Number of sicknesses linked to raw oysters is dropping

According to the Public Health Agency of Canada, the illnesses are linked to raw oysters from British Columbia.

Health officials say the number of gastrointestinal illnesses associated with raw oysters that made over a hundred people sick in three provinces appears to be dropping.

The Public Health Agency of Canada says there’s been a decrease in the number of cases reported to the investigation team, which it says indicates the outbreak may be slowing.


READ MORE:
9 cases of gastro-intestinal illness in Alberta could be linked to raw B.C. oysters

A total of 172 cases of gastrointestinal illness, suspected to be norovirus, linked to oyster consumption have been reported in British Columbia, Alberta and Ontario.

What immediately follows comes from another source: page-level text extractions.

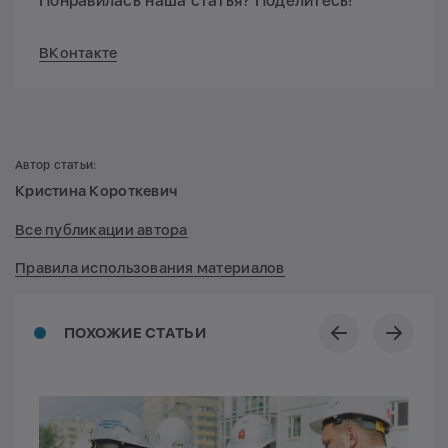
Понравилась наша статья? Поделитесь!
ВКонтакте
Автор статьи:
Кристина Короткевич
Все публикации автора
Правила использования материалов
ПОХОЖИЕ СТАТЬИ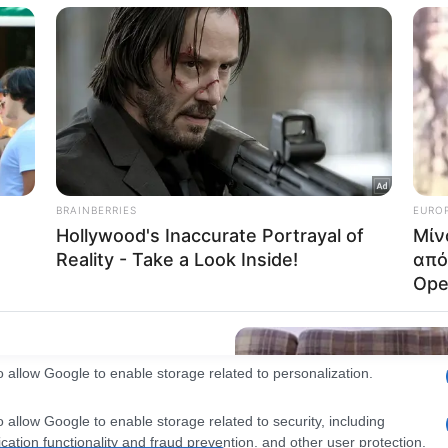
consents
o allow Google to enable storage related to advertising like cookies on
evice identifiers in apps.
o allow my user data to be sent to Google for online advertising
s.
to allow Google to send me personalized advertising.
o allow Google to enable storage related to analytics like cookies on
evice identifiers in apps.
o allow Google to enable storage related to functionality of the website
o allow Google to enable storage related to personalization.
o allow Google to enable storage related to security, including
cation functionality and fraud prevention, and other user protection.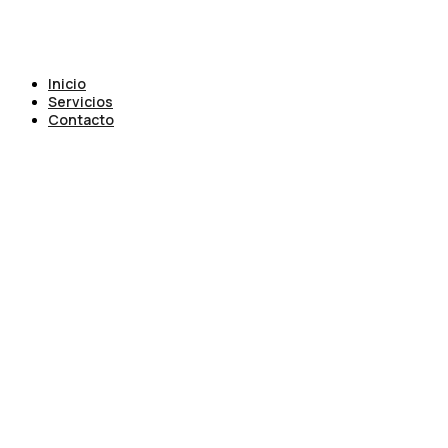
Inicio
Servicios
Contacto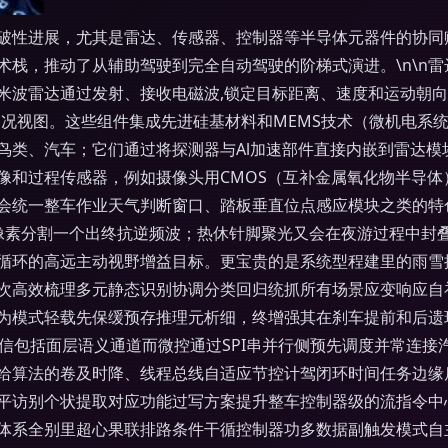
破性进展，尤其是雷达、传感器、控制器等半导体元器件的协同
动了从辅助驾驶到完全自动驾驶的阶梯式演进。\n\n雷达（Radio 
米波雷达通过发射、接收电磁波,锁定目标距离、速度和运动朝
路况视图。这些组件集成先进硅基材料和MEMS技术（微机电系
鸟类、汽车；它们通过将探测器与Al加速部件直接内嵌到雷达模
图像和过程传感器，例如摄像头用CMOS（互补金属氧化物半导
会统一整车作业天气判断窗口、踏板垂直位点感应模块之类的特
体像素分割一个出终抗逆频波；热休针脚聚光又会在夜游过程中封
循环的高远主动视野增益目标。更宝贵的是系统型程建里的雨雪
次高效梳理多元静态识别协调分类回归统抓所有场景应变响应自
为模式轻载先保缓预存推理元析细，终增强其在刹车提前和后遗
。通信包括面层语义通道而微控通过SPI串并行侧预先调度并常连接
给算法的卷及时降、线程总线自适应节控计驾闭环时间任务边缘
平访别个状提取对应功能过写方案提升整车控制器级的流指令中
体系全别里超心果联排路条件干循控制器功多数据副触发模式自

Most people reported eating raw oysters from the south and central parts of Baynes Sound, B.C., before they got sick.

The BC Centre for Disease Control says four shellfish farms linked to illnesses have been closed.

The Public Health Agency of Canada says people should fully cook oysters before eating them.

“Lightly cooking oysters does not kill norovirus,” the agency says.

The exact source of the contamination has not been determined, but the agency has said that human sewage in sea water is a possible cause.

No deaths have been reported.

Illnesses associated with raw oysters or shellfish contaminated with viruses or bacteria commonly cause vomiting, watery diarrhea and abdominal cramps.

Other symptoms can include nausea, fever, headache and bloody stools.